Your task:
Produce a copy of every line in the records that holds the string "APERTURE".

Text-based design files:
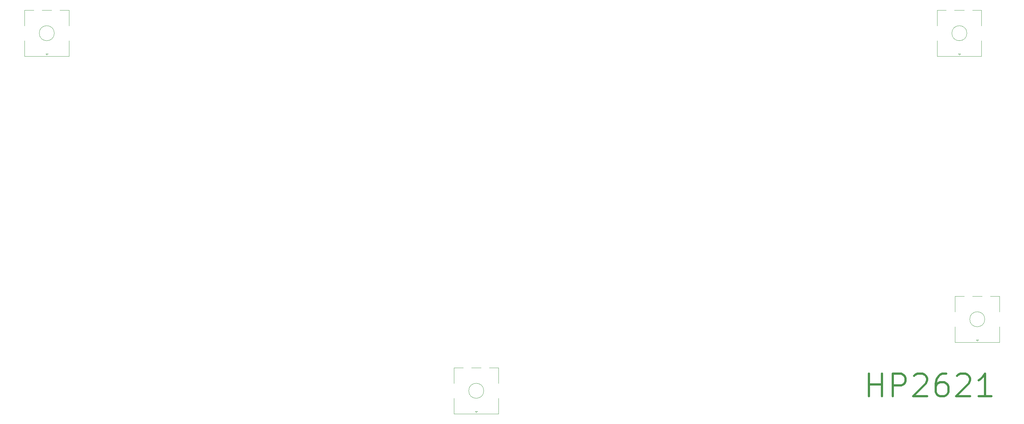
<source format=gbr>
%TF.GenerationSoftware,KiCad,Pcbnew,(7.0.0)*%
%TF.CreationDate,2024-01-04T19:42:07+01:00*%
%TF.ProjectId,HP2621,48503236-3231-42e6-9b69-6361645f7063,rev?*%
%TF.SameCoordinates,Original*%
%TF.FileFunction,Legend,Top*%
%TF.FilePolarity,Positive*%
%FSLAX46Y46*%
G04 Gerber Fmt 4.6, Leading zero omitted, Abs format (unit mm)*
G04 Created by KiCad (PCBNEW (7.0.0)) date 2024-01-04 19:42:07*
%MOMM*%
%LPD*%
G01*
G04 APERTURE LIST*
%ADD10C,0.600000*%
%ADD11C,0.120000*%
G04 APERTURE END LIST*
D10*
X254525892Y-122060535D02*
X254525892Y-116060535D01*
X254525892Y-118917678D02*
X257954463Y-118917678D01*
X257954463Y-122060535D02*
X257954463Y-116060535D01*
X260811606Y-122060535D02*
X260811606Y-116060535D01*
X260811606Y-116060535D02*
X263097320Y-116060535D01*
X263097320Y-116060535D02*
X263668749Y-116346250D01*
X263668749Y-116346250D02*
X263954463Y-116631964D01*
X263954463Y-116631964D02*
X264240177Y-117203392D01*
X264240177Y-117203392D02*
X264240177Y-118060535D01*
X264240177Y-118060535D02*
X263954463Y-118631964D01*
X263954463Y-118631964D02*
X263668749Y-118917678D01*
X263668749Y-118917678D02*
X263097320Y-119203392D01*
X263097320Y-119203392D02*
X260811606Y-119203392D01*
X266525892Y-116631964D02*
X266811606Y-116346250D01*
X266811606Y-116346250D02*
X267383035Y-116060535D01*
X267383035Y-116060535D02*
X268811606Y-116060535D01*
X268811606Y-116060535D02*
X269383035Y-116346250D01*
X269383035Y-116346250D02*
X269668749Y-116631964D01*
X269668749Y-116631964D02*
X269954463Y-117203392D01*
X269954463Y-117203392D02*
X269954463Y-117774821D01*
X269954463Y-117774821D02*
X269668749Y-118631964D01*
X269668749Y-118631964D02*
X266240177Y-122060535D01*
X266240177Y-122060535D02*
X269954463Y-122060535D01*
X275097321Y-116060535D02*
X273954463Y-116060535D01*
X273954463Y-116060535D02*
X273383035Y-116346250D01*
X273383035Y-116346250D02*
X273097321Y-116631964D01*
X273097321Y-116631964D02*
X272525892Y-117489107D01*
X272525892Y-117489107D02*
X272240178Y-118631964D01*
X272240178Y-118631964D02*
X272240178Y-120917678D01*
X272240178Y-120917678D02*
X272525892Y-121489107D01*
X272525892Y-121489107D02*
X272811606Y-121774821D01*
X272811606Y-121774821D02*
X273383035Y-122060535D01*
X273383035Y-122060535D02*
X274525892Y-122060535D01*
X274525892Y-122060535D02*
X275097321Y-121774821D01*
X275097321Y-121774821D02*
X275383035Y-121489107D01*
X275383035Y-121489107D02*
X275668749Y-120917678D01*
X275668749Y-120917678D02*
X275668749Y-119489107D01*
X275668749Y-119489107D02*
X275383035Y-118917678D01*
X275383035Y-118917678D02*
X275097321Y-118631964D01*
X275097321Y-118631964D02*
X274525892Y-118346250D01*
X274525892Y-118346250D02*
X273383035Y-118346250D01*
X273383035Y-118346250D02*
X272811606Y-118631964D01*
X272811606Y-118631964D02*
X272525892Y-118917678D01*
X272525892Y-118917678D02*
X272240178Y-119489107D01*
X277954464Y-116631964D02*
X278240178Y-116346250D01*
X278240178Y-116346250D02*
X278811607Y-116060535D01*
X278811607Y-116060535D02*
X280240178Y-116060535D01*
X280240178Y-116060535D02*
X280811607Y-116346250D01*
X280811607Y-116346250D02*
X281097321Y-116631964D01*
X281097321Y-116631964D02*
X281383035Y-117203392D01*
X281383035Y-117203392D02*
X281383035Y-117774821D01*
X281383035Y-117774821D02*
X281097321Y-118631964D01*
X281097321Y-118631964D02*
X277668749Y-122060535D01*
X277668749Y-122060535D02*
X281383035Y-122060535D01*
X287097321Y-122060535D02*
X283668750Y-122060535D01*
X285383035Y-122060535D02*
X285383035Y-116060535D01*
X285383035Y-116060535D02*
X284811607Y-116917678D01*
X284811607Y-116917678D02*
X284240178Y-117489107D01*
X284240178Y-117489107D02*
X283668750Y-117774821D01*
D11*
%TO.C,SW4*%
X144118750Y-114550000D02*
X146518750Y-114550000D01*
X144118750Y-118650000D02*
X144118750Y-114550000D01*
X144118750Y-122650000D02*
X144118750Y-126750000D01*
X144118750Y-126750000D02*
X155918750Y-126750000D01*
X148718750Y-114550000D02*
X151318750Y-114550000D01*
X149718750Y-126150000D02*
X150318750Y-126150000D01*
X150018750Y-126450000D02*
X149718750Y-126150000D01*
X150318750Y-126150000D02*
X150018750Y-126450000D01*
X153518750Y-114550000D02*
X155918750Y-114550000D01*
X155918750Y-114550000D02*
X155918750Y-118650000D01*
X155918750Y-122650000D02*
X155918750Y-126750000D01*
X152018750Y-120650000D02*
G75*
G03*
X152018750Y-120650000I-2000000J0D01*
G01*
%TO.C,SW3*%
X277468750Y-95500000D02*
X279868750Y-95500000D01*
X277468750Y-99600000D02*
X277468750Y-95500000D01*
X277468750Y-103600000D02*
X277468750Y-107700000D01*
X277468750Y-107700000D02*
X289268750Y-107700000D01*
X282068750Y-95500000D02*
X284668750Y-95500000D01*
X283068750Y-107100000D02*
X283668750Y-107100000D01*
X283368750Y-107400000D02*
X283068750Y-107100000D01*
X283668750Y-107100000D02*
X283368750Y-107400000D01*
X286868750Y-95500000D02*
X289268750Y-95500000D01*
X289268750Y-95500000D02*
X289268750Y-99600000D01*
X289268750Y-103600000D02*
X289268750Y-107700000D01*
X285368750Y-101600000D02*
G75*
G03*
X285368750Y-101600000I-2000000J0D01*
G01*
%TO.C,SW2*%
X272706250Y-19300000D02*
X275106250Y-19300000D01*
X272706250Y-23400000D02*
X272706250Y-19300000D01*
X272706250Y-27400000D02*
X272706250Y-31500000D01*
X272706250Y-31500000D02*
X284506250Y-31500000D01*
X277306250Y-19300000D02*
X279906250Y-19300000D01*
X278306250Y-30900000D02*
X278906250Y-30900000D01*
X278606250Y-31200000D02*
X278306250Y-30900000D01*
X278906250Y-30900000D02*
X278606250Y-31200000D01*
X282106250Y-19300000D02*
X284506250Y-19300000D01*
X284506250Y-19300000D02*
X284506250Y-23400000D01*
X284506250Y-27400000D02*
X284506250Y-31500000D01*
X280606250Y-25400000D02*
G75*
G03*
X280606250Y-25400000I-2000000J0D01*
G01*
%TO.C,SW1*%
X29818750Y-19300000D02*
X32218750Y-19300000D01*
X29818750Y-23400000D02*
X29818750Y-19300000D01*
X29818750Y-27400000D02*
X29818750Y-31500000D01*
X29818750Y-31500000D02*
X41618750Y-31500000D01*
X34418750Y-19300000D02*
X37018750Y-19300000D01*
X35418750Y-30900000D02*
X36018750Y-30900000D01*
X35718750Y-31200000D02*
X35418750Y-30900000D01*
X36018750Y-30900000D02*
X35718750Y-31200000D01*
X39218750Y-19300000D02*
X41618750Y-19300000D01*
X41618750Y-19300000D02*
X41618750Y-23400000D01*
X41618750Y-27400000D02*
X41618750Y-31500000D01*
X37718750Y-25400000D02*
G75*
G03*
X37718750Y-25400000I-2000000J0D01*
G01*
%TD*%
M02*

</source>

Task solution:
G04 APERTURE LIST*
G04 APERTURE END LIST*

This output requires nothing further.